TASK TO CARRY OUT: Reproduce the lines below word for word, leaving out the pictures.

Page images with their extracted text

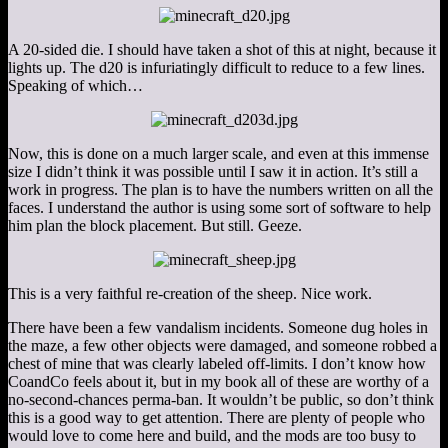
A 20-sided die. I should have taken a shot of this at night, because it
lights up. The d20 is infuriatingly difficult to reduce to a few lines.
Speaking of which…
Now, this is done on a much larger scale, and even at this immense
size I didn’t think it was possible until I saw it in action. It’s still a
work in progress. The plan is to have the numbers written on all the
faces. I understand the author is using some sort of software to help
him plan the block placement. But still. Geeze.
This is a very faithful re-creation of the sheep. Nice work.
There have been a few vandalism incidents. Someone dug holes in
the maze, a few other objects were damaged, and someone robbed a
chest of mine that was clearly labeled off-limits. I don’t know how
CoandCo feels about it, but in my book all of these are worthy of a
no-second-chances perma-ban. It wouldn’t be public, so don’t think
this is a good way to get attention. There are plenty of people who
would love to come here and build, and the mods are too busy to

TASK SOLUTION:
A 20-sided die. I should have taken a shot of this at night, because it
lights up. The d20 is infuriatingly difficult to reduce to a few lines.
Speaking of which…
Now, this is done on a much larger scale, and even at this immense
size I didn’t think it was possible until I saw it in action. It’s still a
work in progress. The plan is to have the numbers written on all the
faces. I understand the author is using some sort of software to help
him plan the block placement. But still. Geeze.
This is a very faithful re-creation of the sheep. Nice work.
There have been a few vandalism incidents. Someone dug holes in
the maze, a few other objects were damaged, and someone robbed a
chest of mine that was clearly labeled off-limits. I don’t know how
CoandCo feels about it, but in my book all of these are worthy of a
no-second-chances perma-ban. It wouldn’t be public, so don’t think
this is a good way to get attention. There are plenty of people who
would love to come here and build, and the mods are too busy to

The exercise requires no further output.